Roberto Simeono su L’altroquotodiano, nel suo discorso alle Camere Matteo Renzi si è esibito in un’altra delle sue ripetitive sceneggiate che ondeggiano ormai tra la più becera demagogia (nella migliore delle ipotesi) e (ipotesi più preoccupante) la mania di onnipotenza di un megalomane.
E nonostante l’assenso con riserve del Fmi, vale la pena ricordare che da lui hamnno preso le distanze Romano Prodi ed Eugenio Scalfari, il primo su “Ballarò” e l’altro su “Di martedì”, con quest’ultimo che incalzato da Floris ha dette che è uno che “fa bollire l’acqua ma non butta mai la pasta”.
L’eroe di Collodi è l’immagine simbolo che serve alla studiosa americana Suzanne Stewart-Steinbergper definire i tratti della nostra storia: un coacervo di contraddizioni, il massimo dell’indisciplina ma anche una “natura” eterodiretta (almeno nelle intenzioni), un destino che non può non avvicinarlo a un principio di autolimitazione, la potenza che diventa atto e una libertà che ha bisogno di costruirsi all’interno di vive, concrete forze materiali.

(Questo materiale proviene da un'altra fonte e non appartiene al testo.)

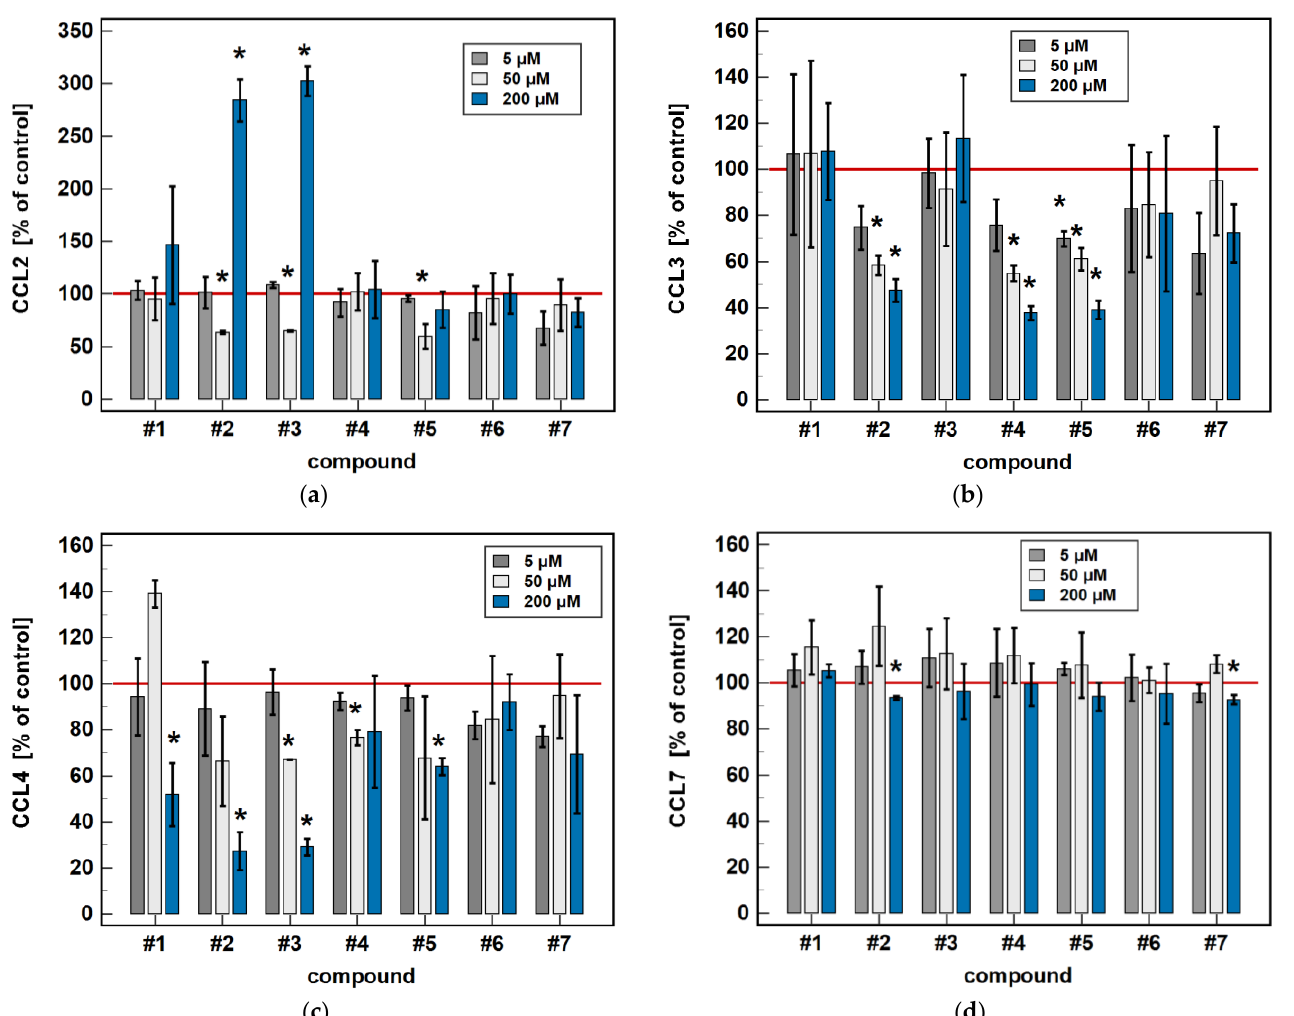
( d ) Figure 7. Time-dependent effect of oxicams on MCPs and MIPs secretion in Caco-2 cells: ( a ) MCP-1/CCL2; ( b ) MIP- 1α/CCL3; ( c ) MIP- 1β/CCL4; ( d ) MCP-3/CCL7. The bars represent the mean ± SD (whiskers) ratio of the chemokine con- centration in the medium from cells treated with 200 μM oxicams for 6 and 24 h, as compared to untreated controls, expressed as a percentage. The significant differences between the secretion from treated and untreated cells, analyzed using a t -test for one mean, are indicated by asterisks (*). The reference secretion of the control cells is indicated by a red solid line. Compound # 6 denotes piroxicam, and # 7 denotes meloxicam. The oxicam effect on the secretion of MCP-1/CCL2 mimicked that of CCL2 expres-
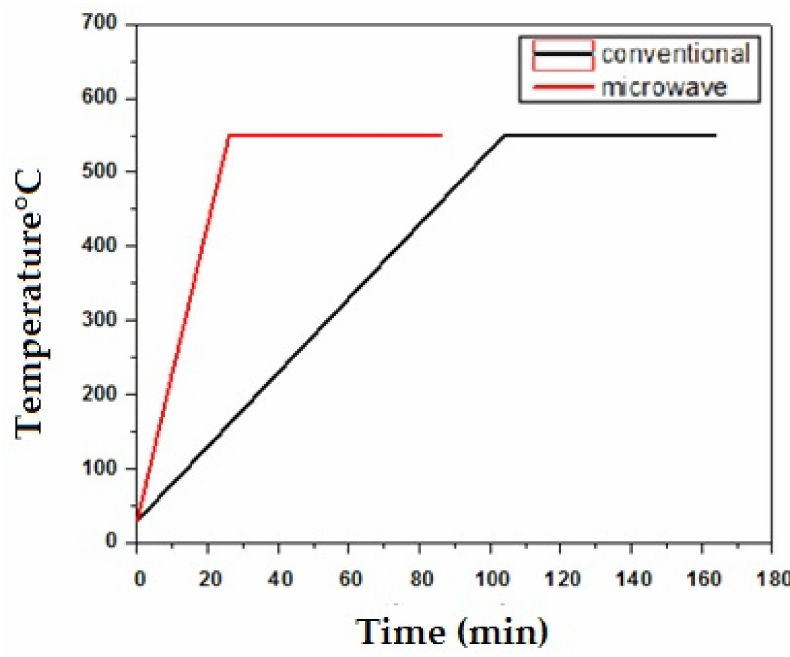
Figure 1. Heating profile of conventional sintering and microwave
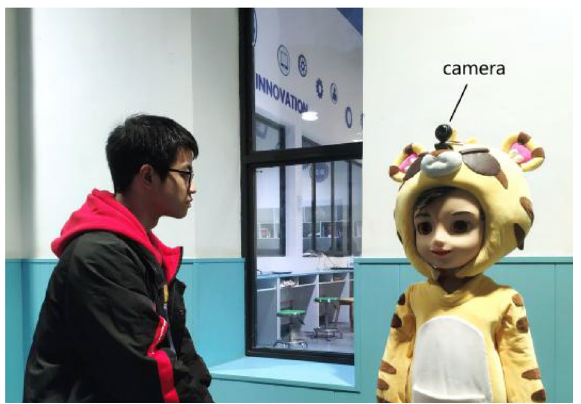
Figure 4. Participants were interacting with the social robot. The robot, wearing yellow clothes on the right, has a camera placed above its head to capture the interaction data of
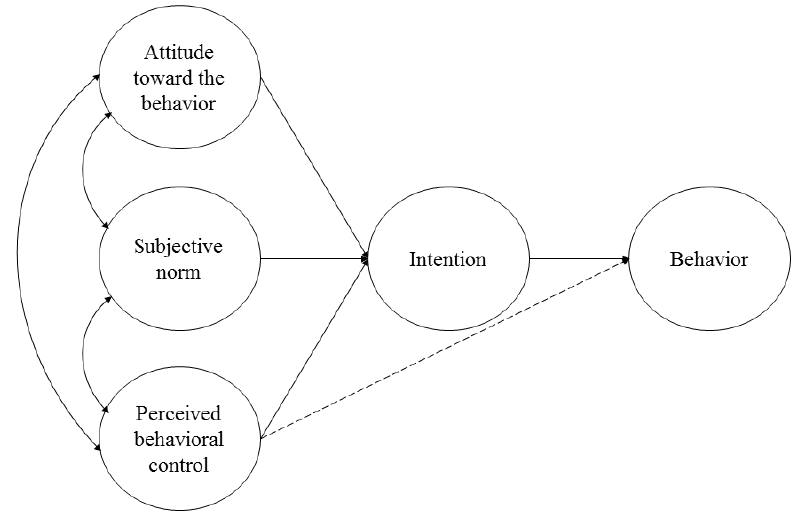
Figure 1. Theory of Planned Behavior [10].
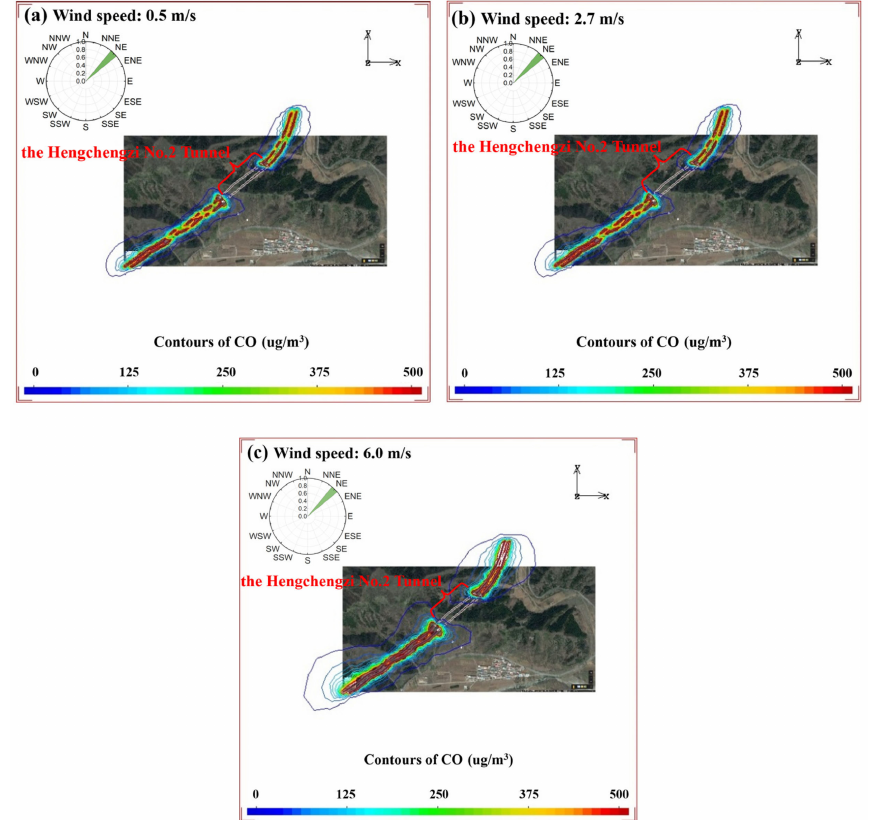
Figure 14. Concentration distribution of CO under different wind speeds in the Hengchengzi No. 2 Tunnel section. ( a ) Low wind speed (0.5 m/s); ( b ) Medium wind speed (2.7 m/s); ( c ) High wind speed (6.0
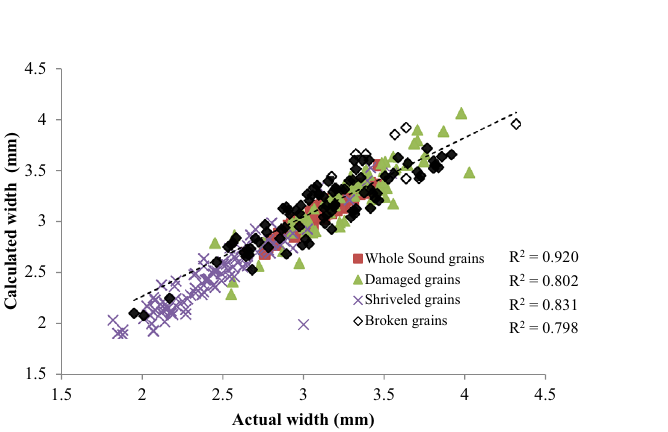
Figure 4. Relationship between the length of refractions measured with caliper and the calculated from image.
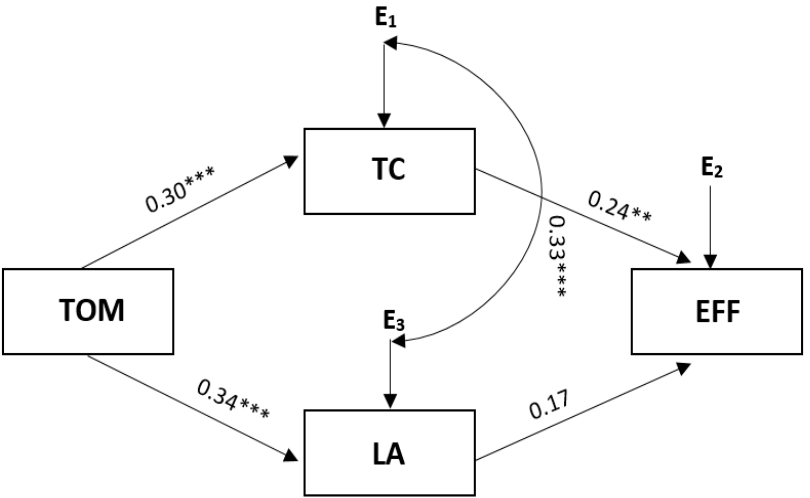
Figure 1. The summarising model for task orientation and styles of coping with stress. Note. Chi 2 = 0.286; df = 1; p = 0.593; CFI model = 1.00; RMSEA = 0.001; indirect effect for task motivation =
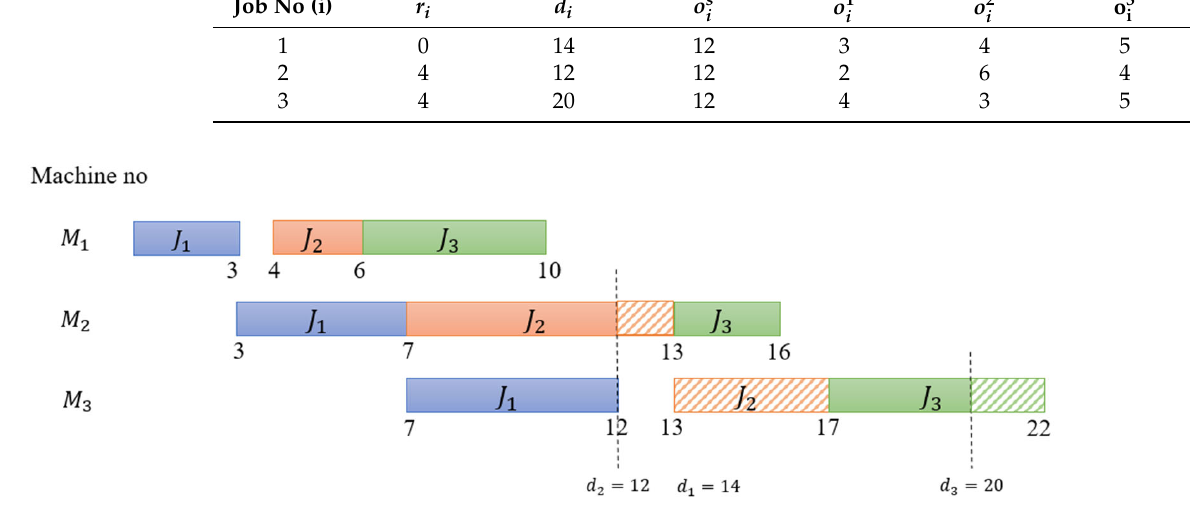
Figure 1. The Gantt chart with a job permutation of 1 ‐ 2 ‐ 3.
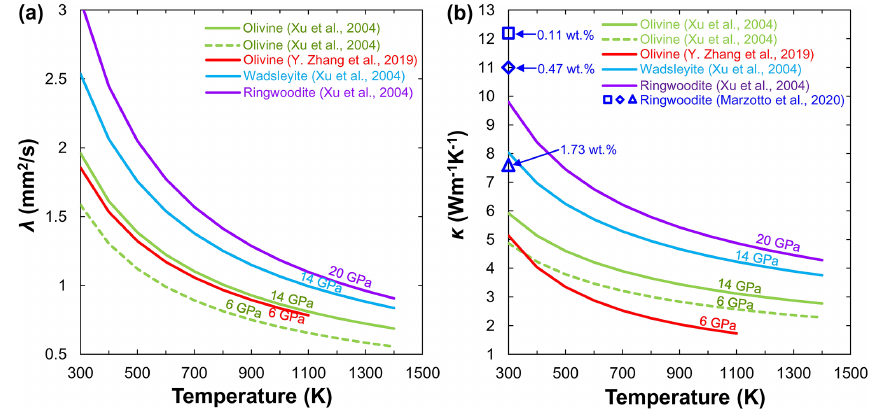
Figure 9. (a) Thermal diffusivity and (b) thermal conductivity of olivine, wadsleyite, and ringwoodite versus temperature (Xu et al., 2004; Y. Zhang et al., 2019; Marzotto et al., 2020).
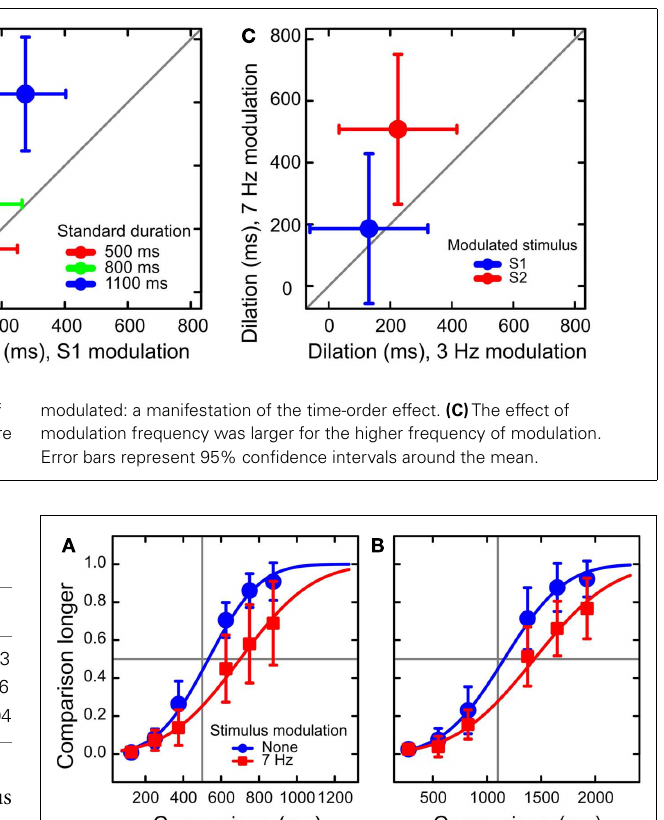
FIGURE 2 | Results of Experiment 2: psychometric functions. The data are plotted separately for standard durations of 500ms (A) and 1100ms (B) . The red squares and blue circles represent the conditions of luminance modulation present and absent, respectively.The data are averaged across observers.The curves are the cumulative normal fits to fractions of reports that the comparison stimuli appeared to be longer than the standard stimuli. The psychometric functions for 7Hz modulation are shifted to the right relative to those with modulation absent, which is a manifestation of time dilation. Error bars represent 95% confidence intervals around the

Francesco De Sanctis degli Italiani ha detto: “non hanno i piedi per terra e per questa ragione hanno sviluppato un concetto assoluto della libertà individuale, che è in contraddizione con i limiti che lo Stato impone”, una diagnosi non dissimile almeno nella prima parte, da quella proposta da Borges per il popolo argentino, per un terzo composto da Italiani ed una diagnosi magari melodrammatica ma purtroppo costantemente vera.